# [問題]
以下の課題文によると、年齢を重ねて脳が萎縮するとき、その影響を最も大きく受けるのはどのような機能を担う領域か。

**** 課題文

人生100年時代といわれるほど、長寿が当たり前になった現代。長生きできるのは幸せなことだが、その一方で老いを感じながら「幸せ」な時間を増やすことは簡単ではない。科学的な知見から、幸せな老後を過ごすための「幸福度」の上げ方を解説する。本稿は、河合香織『老化は治療できるか』(文春新書)の一部を抜粋・編集したものです。
脳の老化予防の
基本は結局「運動」
「脳の老化を防ぎ、幸せな老後を過ごすための基本、それは結局『運動』なんです」
脳について多数の著書がある東北大学加齢医学研究所の瀧靖之教授は、幸せな老後を過ごす方法についてこう語る。まずは瀧教授のこの言葉を、ここで少し深く考察してみたい。
脳科学の研究によって分かったのは、脳が年齢を重ねるに連れて萎縮していくことだ。その影響を最も大きく受けるのが、物事の判断や記憶といった「高次認知機能」を担う領域である。
「そもそも私たちの脳は、どのように加齢をしていくのか。そこには脳の形や体積という観点と、実際に考えたり判断したり、記憶をしたりする高次認知機能がどう変化していくかという観点があります」

********
**** データ抜粋

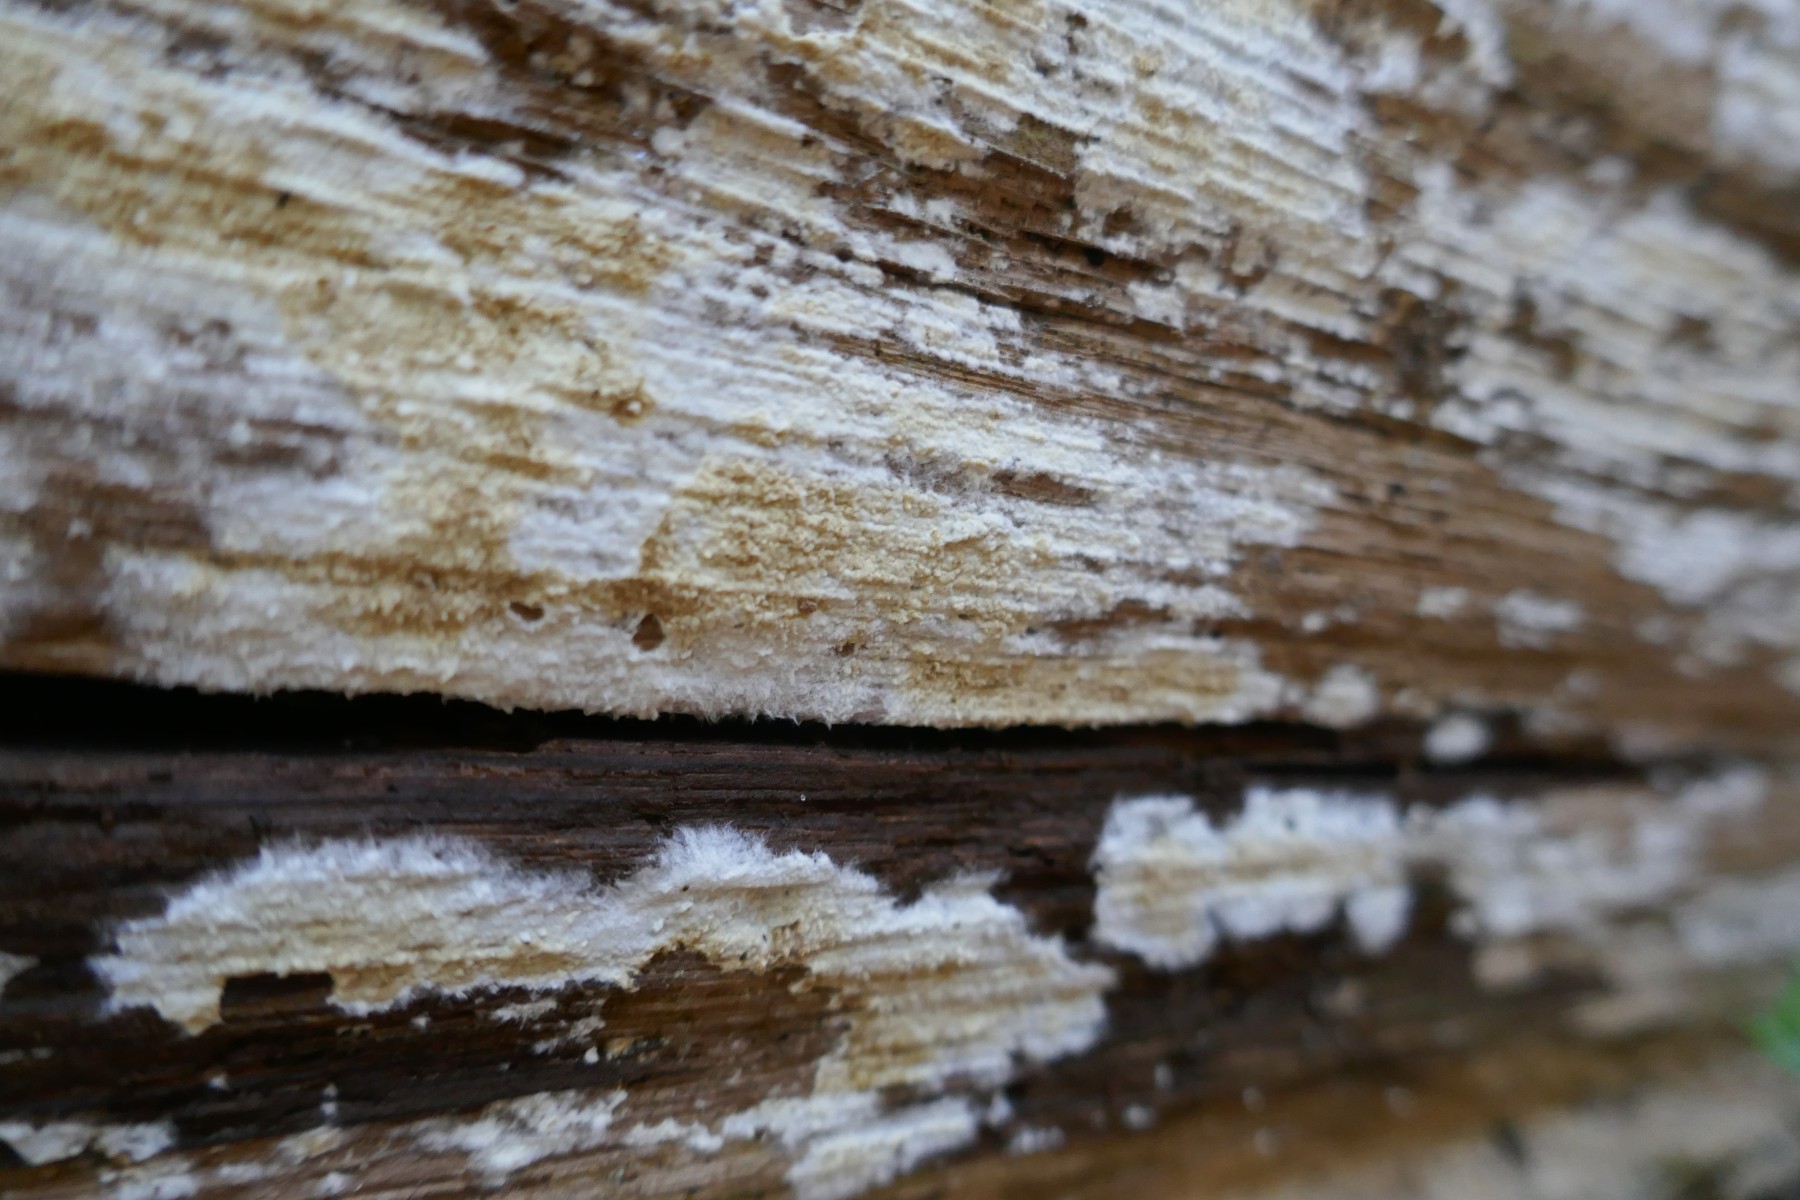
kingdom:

********

# [解答]
物事の判断や記憶といった「高次認知機能」を担う領域である。